:: GIVEN ENTRIES
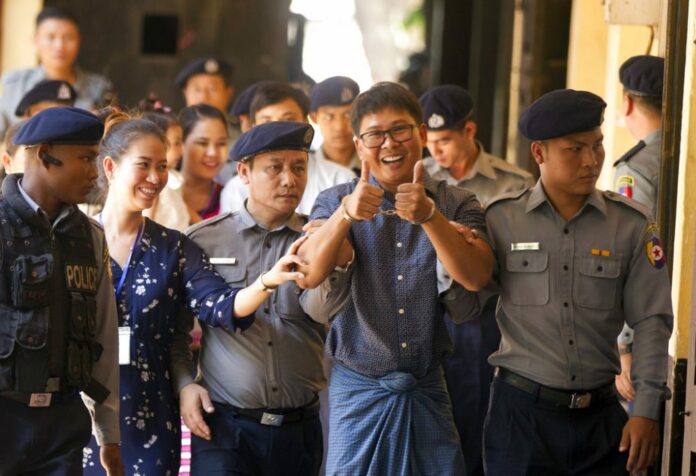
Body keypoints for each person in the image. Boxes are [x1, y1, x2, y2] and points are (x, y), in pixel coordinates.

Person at [81, 114, 309, 475]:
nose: (155, 178)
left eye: (163, 167)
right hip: (84, 409)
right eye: (144, 166)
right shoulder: (74, 240)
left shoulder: (174, 247)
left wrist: (266, 281)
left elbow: (221, 307)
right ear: (110, 167)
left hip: (151, 411)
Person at [296, 81, 494, 475]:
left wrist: (430, 217)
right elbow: (309, 274)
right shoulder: (334, 200)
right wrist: (345, 216)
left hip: (427, 384)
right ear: (358, 145)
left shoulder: (457, 202)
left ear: (421, 134)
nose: (389, 144)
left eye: (400, 130)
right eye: (375, 135)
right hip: (356, 389)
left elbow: (477, 276)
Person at [481, 89, 672, 475]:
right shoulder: (500, 220)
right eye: (575, 149)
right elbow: (466, 301)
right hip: (521, 418)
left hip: (601, 421)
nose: (592, 160)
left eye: (597, 146)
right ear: (539, 153)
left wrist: (647, 410)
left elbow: (652, 321)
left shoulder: (632, 224)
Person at [176, 121, 341, 476]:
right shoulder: (203, 241)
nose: (289, 179)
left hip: (299, 429)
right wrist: (185, 384)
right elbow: (173, 332)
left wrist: (332, 242)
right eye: (275, 167)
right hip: (225, 428)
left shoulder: (322, 241)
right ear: (244, 172)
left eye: (299, 167)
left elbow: (333, 314)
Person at [418, 83, 534, 476]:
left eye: (445, 140)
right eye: (430, 141)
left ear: (469, 131)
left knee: (477, 424)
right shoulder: (418, 182)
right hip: (423, 314)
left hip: (482, 319)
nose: (436, 151)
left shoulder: (512, 183)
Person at [0, 107, 123, 475]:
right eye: (85, 158)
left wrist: (109, 434)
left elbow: (104, 335)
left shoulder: (90, 236)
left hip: (64, 421)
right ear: (45, 154)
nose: (94, 171)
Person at [612, 55, 665, 404]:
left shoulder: (636, 169)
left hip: (649, 334)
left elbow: (634, 256)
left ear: (628, 101)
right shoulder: (679, 152)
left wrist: (624, 343)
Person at [220, 81, 355, 215]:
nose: (278, 130)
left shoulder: (340, 179)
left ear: (305, 122)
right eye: (267, 122)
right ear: (253, 127)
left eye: (288, 119)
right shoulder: (236, 189)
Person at [0, 6, 113, 139]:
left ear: (79, 41)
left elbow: (109, 139)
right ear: (36, 40)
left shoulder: (98, 87)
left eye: (68, 37)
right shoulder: (16, 84)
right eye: (51, 37)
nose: (59, 46)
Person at [140, 108, 191, 231]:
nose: (182, 150)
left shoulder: (174, 178)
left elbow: (184, 207)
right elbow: (147, 222)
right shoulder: (154, 183)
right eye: (177, 143)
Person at [180, 104, 229, 223]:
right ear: (180, 144)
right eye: (202, 143)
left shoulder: (231, 198)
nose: (213, 153)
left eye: (221, 143)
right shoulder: (158, 195)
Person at [309, 76, 361, 174]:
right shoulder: (306, 172)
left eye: (348, 115)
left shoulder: (375, 165)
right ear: (314, 117)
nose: (339, 127)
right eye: (329, 117)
::::
Print every line above exactly as given, but not the pictures.

Body keypoints for each person in the image. Boxes are [x1, y1, x2, y2] and points are (x, y), in pixel coordinates.

Person at [81, 114, 309, 475]:
nose: (155, 178)
left eye: (163, 167)
right hip: (84, 409)
right eye: (144, 166)
right shoulder: (74, 240)
left shoulder: (174, 247)
left wrist: (266, 281)
left elbow: (221, 307)
right ear: (110, 167)
left hip: (151, 411)
Person at [296, 81, 494, 475]:
left wrist: (430, 217)
right elbow: (309, 274)
right shoulder: (334, 200)
right wrist: (345, 216)
left hip: (427, 384)
right ear: (358, 145)
left shoulder: (457, 202)
left ear: (421, 134)
nose: (389, 144)
left eye: (400, 130)
right eye: (375, 135)
right hip: (356, 389)
left elbow: (477, 276)
Person at [481, 89, 672, 475]:
right shoulder: (500, 220)
right eye: (575, 149)
right elbow: (466, 301)
right hip: (521, 418)
left hip: (601, 421)
nose: (592, 160)
left eye: (597, 146)
right ear: (539, 153)
left wrist: (647, 410)
left elbow: (652, 321)
left shoulder: (632, 224)
Person at [176, 121, 341, 476]:
right shoulder: (203, 241)
nose: (289, 179)
left hip: (299, 429)
right wrist: (185, 384)
right elbow: (173, 332)
left wrist: (332, 242)
right eye: (275, 167)
right hip: (225, 428)
left shoulder: (322, 241)
right ear: (244, 172)
left eye: (299, 167)
left elbow: (333, 314)
Person at [418, 83, 534, 476]:
left eye: (445, 140)
right eye: (430, 141)
left ear: (469, 131)
left knee: (477, 424)
right shoulder: (418, 182)
right hip: (423, 314)
left hip: (482, 319)
nose: (436, 151)
left shoulder: (512, 183)
Person at [0, 107, 123, 475]:
right eye: (85, 158)
left wrist: (109, 434)
left elbow: (104, 335)
left shoulder: (90, 236)
left hip: (64, 421)
right ear: (45, 154)
nose: (94, 171)
Person at [612, 55, 665, 404]:
left shoulder: (636, 169)
left hip: (649, 334)
left elbow: (634, 256)
left ear: (628, 101)
right shoulder: (679, 152)
left wrist: (624, 343)
Person at [220, 81, 355, 215]:
nose: (278, 130)
left shoulder: (340, 179)
left ear: (305, 122)
right eye: (267, 122)
right ear: (253, 127)
left eye: (288, 119)
right shoulder: (236, 189)
Person at [0, 6, 113, 139]:
left ear: (79, 41)
left elbow: (109, 139)
right ear: (36, 40)
left shoulder: (98, 87)
left eye: (68, 37)
right shoulder: (16, 84)
right eye: (51, 37)
nose: (59, 46)
Person at [140, 108, 191, 231]:
nose: (182, 150)
left shoulder: (174, 178)
left elbow: (184, 207)
right elbow: (147, 222)
right shoulder: (154, 183)
right eye: (177, 143)
Person at [180, 104, 229, 223]:
right ear: (180, 144)
right eye: (202, 143)
left shoulder: (231, 198)
nose: (213, 153)
left eye: (221, 143)
right shoulder: (158, 195)
Person at [309, 76, 361, 174]:
right shoulder: (306, 172)
left eye: (348, 115)
left shoulder: (375, 165)
right ear: (314, 117)
nose: (339, 127)
right eye: (329, 117)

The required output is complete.